- WHAT YOU HAVE TO DO
What is needed is an exact transcription of the line with "Under every image write" and all the lines that follow it in the entries below; add nothing else.
[EXCERPTED RECORDS Boundary: Start]
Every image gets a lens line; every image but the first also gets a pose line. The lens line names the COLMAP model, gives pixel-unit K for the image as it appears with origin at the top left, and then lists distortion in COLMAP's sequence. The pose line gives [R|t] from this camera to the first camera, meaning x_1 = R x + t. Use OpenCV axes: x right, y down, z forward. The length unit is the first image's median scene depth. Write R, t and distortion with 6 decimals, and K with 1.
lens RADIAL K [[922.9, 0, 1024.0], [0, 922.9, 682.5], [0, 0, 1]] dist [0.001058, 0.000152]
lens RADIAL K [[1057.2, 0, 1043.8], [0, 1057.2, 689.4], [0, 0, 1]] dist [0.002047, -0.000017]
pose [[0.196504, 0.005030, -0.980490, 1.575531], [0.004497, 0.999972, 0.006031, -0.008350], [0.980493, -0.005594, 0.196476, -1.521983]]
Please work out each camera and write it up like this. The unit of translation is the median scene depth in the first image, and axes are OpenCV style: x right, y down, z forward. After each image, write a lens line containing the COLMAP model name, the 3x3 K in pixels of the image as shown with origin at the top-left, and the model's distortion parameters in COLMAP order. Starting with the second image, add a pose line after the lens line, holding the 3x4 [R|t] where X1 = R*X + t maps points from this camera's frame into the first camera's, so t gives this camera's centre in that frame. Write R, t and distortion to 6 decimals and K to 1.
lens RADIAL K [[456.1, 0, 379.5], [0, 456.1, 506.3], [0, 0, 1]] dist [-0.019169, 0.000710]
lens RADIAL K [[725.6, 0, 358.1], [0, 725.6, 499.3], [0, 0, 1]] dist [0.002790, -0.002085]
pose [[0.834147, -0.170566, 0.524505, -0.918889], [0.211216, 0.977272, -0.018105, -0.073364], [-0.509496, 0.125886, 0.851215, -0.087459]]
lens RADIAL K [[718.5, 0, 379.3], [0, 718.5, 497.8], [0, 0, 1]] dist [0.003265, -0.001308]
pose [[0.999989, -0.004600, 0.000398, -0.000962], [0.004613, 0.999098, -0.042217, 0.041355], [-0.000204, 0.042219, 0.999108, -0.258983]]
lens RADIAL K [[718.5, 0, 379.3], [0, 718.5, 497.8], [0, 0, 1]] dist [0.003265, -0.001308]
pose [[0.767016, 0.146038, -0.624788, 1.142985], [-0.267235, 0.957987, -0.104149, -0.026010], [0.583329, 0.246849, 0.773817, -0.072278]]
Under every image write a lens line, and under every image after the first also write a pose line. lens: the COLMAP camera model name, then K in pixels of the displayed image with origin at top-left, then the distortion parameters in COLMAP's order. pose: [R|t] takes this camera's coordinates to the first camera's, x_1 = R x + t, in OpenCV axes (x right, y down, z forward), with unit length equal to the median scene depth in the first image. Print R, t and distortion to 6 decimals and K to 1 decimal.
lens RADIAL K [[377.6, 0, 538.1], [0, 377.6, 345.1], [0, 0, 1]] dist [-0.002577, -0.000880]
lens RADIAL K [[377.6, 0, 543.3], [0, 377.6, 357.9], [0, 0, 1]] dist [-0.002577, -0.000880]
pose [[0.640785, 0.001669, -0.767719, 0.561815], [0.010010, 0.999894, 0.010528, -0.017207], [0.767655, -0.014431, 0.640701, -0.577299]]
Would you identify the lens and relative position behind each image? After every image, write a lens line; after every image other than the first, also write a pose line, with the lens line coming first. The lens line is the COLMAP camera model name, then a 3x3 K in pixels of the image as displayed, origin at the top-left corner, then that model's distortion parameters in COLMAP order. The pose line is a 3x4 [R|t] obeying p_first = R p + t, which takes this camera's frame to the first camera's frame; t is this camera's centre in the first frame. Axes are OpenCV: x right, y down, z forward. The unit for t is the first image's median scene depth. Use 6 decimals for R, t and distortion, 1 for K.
[EXCERPTED RECORDS Boundary: End]
- ANSWER TO THIS EXERCISE
Under every image write a lens line, and under every image after the first also write a pose line. lens: the COLMAP camera model name, then K in pixels of the displayed image with origin at top-left, then the distortion parameters in COLMAP's order. pose: [R|t] takes this camera's coordinates to the first camera's, x_1 = R x + t, in OpenCV axes (x right, y down, z forward), with unit length equal to the median scene depth in the first image. Print R, t and distortion to 6 decimals and K to 1 decimal.
lens RADIAL K [[377.6, 0, 538.1], [0, 377.6, 345.1], [0, 0, 1]] dist [-0.002577, -0.000880]
lens RADIAL K [[377.6, 0, 543.3], [0, 377.6, 357.9], [0, 0, 1]] dist [-0.002577, -0.000880]
pose [[0.640785, 0.001669, -0.767719, 0.561815], [0.010010, 0.999894, 0.010528, -0.017207], [0.767655, -0.014431, 0.640701, -0.577299]]
Would you identify the lens and relative position behind each image? After every image, write a lens line; after every image other than the first, also write a pose line, with the lens line coming first. The lens line is the COLMAP camera model name, then a 3x3 K in pixels of the image as displayed, origin at the top-left corner, then that model's distortion parameters in COLMAP order. The pose line is a 3x4 [R|t] obeying p_first = R p + t, which takes this camera's frame to the first camera's frame; t is this camera's centre in the first frame. Axes are OpenCV: x right, y down, z forward. The unit for t is the first image's median scene depth. Use 6 decimals for R, t and distortion, 1 for K.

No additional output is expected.